Other areas for possible cybersecurity automation might include the detection of threats already existing within your network, extraction and collection of data for reporting, automatic software updates, finding and classifying sensitive data, user permission attribution, and certificate management – to name but a few.
It’s important to analyze your return on investment. How many staff do you have tied up in compliance reporting? How many hours do you spend on security audits a year? What’s the average number of hours a year you spend juggling database logs? This is all easily streamlined, as are many other tasks, with the right cybersecurity automation systems.

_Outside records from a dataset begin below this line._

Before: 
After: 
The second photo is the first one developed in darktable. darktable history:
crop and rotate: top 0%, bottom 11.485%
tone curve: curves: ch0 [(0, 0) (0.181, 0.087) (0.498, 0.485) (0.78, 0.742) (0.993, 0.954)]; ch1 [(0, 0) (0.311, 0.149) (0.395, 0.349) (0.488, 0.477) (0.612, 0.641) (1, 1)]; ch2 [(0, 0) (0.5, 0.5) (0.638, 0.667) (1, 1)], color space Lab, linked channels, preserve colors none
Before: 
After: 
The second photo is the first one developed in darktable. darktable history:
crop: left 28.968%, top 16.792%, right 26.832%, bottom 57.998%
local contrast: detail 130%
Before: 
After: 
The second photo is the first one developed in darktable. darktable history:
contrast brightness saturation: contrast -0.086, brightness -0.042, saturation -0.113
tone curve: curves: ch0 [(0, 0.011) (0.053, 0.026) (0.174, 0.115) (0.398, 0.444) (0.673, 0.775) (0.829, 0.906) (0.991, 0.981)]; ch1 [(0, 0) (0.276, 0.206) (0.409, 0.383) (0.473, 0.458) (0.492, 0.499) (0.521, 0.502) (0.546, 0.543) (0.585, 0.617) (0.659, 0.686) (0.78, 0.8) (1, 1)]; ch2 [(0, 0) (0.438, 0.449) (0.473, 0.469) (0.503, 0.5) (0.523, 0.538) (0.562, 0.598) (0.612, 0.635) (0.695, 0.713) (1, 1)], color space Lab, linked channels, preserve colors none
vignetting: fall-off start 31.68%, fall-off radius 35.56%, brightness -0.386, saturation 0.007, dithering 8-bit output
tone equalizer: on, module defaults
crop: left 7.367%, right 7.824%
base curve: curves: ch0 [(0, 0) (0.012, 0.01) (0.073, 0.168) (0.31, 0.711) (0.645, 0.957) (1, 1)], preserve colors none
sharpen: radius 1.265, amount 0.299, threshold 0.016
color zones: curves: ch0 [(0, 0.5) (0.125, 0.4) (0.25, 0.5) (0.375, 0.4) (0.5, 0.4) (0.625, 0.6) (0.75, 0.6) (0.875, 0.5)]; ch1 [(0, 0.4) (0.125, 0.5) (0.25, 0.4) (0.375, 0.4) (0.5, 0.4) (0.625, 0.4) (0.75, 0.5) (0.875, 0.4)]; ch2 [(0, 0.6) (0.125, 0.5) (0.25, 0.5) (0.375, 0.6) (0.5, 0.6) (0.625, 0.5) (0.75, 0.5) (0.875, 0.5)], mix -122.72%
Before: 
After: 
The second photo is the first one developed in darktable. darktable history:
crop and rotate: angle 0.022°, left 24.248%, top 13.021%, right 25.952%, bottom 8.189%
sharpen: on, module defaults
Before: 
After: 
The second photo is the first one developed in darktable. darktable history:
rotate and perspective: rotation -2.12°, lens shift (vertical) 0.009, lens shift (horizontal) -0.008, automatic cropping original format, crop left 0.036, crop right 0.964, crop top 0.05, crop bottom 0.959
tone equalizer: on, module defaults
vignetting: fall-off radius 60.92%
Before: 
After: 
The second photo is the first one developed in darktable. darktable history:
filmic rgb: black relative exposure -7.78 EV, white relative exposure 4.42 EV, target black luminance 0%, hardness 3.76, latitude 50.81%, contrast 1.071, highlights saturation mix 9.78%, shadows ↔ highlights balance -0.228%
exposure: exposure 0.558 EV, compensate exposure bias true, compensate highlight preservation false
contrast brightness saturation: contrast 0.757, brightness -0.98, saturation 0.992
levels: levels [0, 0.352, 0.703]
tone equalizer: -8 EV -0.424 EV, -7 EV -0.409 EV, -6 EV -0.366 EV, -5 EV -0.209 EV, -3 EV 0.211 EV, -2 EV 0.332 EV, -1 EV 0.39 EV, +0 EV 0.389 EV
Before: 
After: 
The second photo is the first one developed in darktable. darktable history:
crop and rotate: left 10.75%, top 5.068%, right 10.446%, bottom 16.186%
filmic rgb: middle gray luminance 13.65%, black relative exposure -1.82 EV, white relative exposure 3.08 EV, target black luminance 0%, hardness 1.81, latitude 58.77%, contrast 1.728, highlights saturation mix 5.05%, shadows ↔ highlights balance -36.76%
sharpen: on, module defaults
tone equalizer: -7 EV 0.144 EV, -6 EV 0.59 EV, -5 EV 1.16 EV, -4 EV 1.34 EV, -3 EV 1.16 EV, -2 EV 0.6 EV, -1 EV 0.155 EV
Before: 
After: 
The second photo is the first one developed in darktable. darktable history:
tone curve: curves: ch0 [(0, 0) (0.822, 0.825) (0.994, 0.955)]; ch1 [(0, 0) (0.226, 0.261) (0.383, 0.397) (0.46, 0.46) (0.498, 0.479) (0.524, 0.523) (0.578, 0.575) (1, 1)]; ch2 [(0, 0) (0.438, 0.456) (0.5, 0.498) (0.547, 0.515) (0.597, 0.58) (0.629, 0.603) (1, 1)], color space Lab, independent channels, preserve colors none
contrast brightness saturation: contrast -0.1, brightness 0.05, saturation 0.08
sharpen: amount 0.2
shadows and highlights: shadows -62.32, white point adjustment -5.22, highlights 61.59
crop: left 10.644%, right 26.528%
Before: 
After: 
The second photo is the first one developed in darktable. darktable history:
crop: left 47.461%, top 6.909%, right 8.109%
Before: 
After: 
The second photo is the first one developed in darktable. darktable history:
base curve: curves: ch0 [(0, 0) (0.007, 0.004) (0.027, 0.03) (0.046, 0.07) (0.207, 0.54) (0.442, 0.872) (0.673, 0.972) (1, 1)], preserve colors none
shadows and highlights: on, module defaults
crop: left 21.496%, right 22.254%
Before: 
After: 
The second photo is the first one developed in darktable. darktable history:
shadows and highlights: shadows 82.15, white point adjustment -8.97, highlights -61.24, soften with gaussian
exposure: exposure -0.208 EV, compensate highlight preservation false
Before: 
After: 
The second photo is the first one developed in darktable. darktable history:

Automation affords fewer errors, optimizes decision-making, and is both efficient and cost-effective. It can also work to fill the current industry talent shortage gap within many cybersecurity teams and is inherently 24/7/365.
Educate your staff
Human error is one of the most significant cybersecurity vulnerabilities. Usually through inadvertent mistakes, humans are the biggest threat to the cyber health of any business. Reducing the chance of human error when handling organizational data makes it inherently more secure. Making your colleagues aware of the practice of phishing scams and good IT security practices, through basic internal training in conjunction with your HR department, can save time and resources later. Half a day of creating a video voice-over to go over a few easy-to-understand slides, showcasing the importance of cybersecurity and your company policy, is priceless compared to the cost of a ransomware breach.
Simple savings in both manpower and budget can make a big difference to your efficiency and security posture. Automation, education, and consolidation can make a big difference in ongoing (and surprise) financial and resources outlay. A small investment now can, and will, reap time-saving, resource-saving, and money-saving rewards further down the line – plus provide a more secure security posture while filling potential skill gaps. Efficiency is the way to save time AND money, thus saving resources. Take that, Ben Franklin.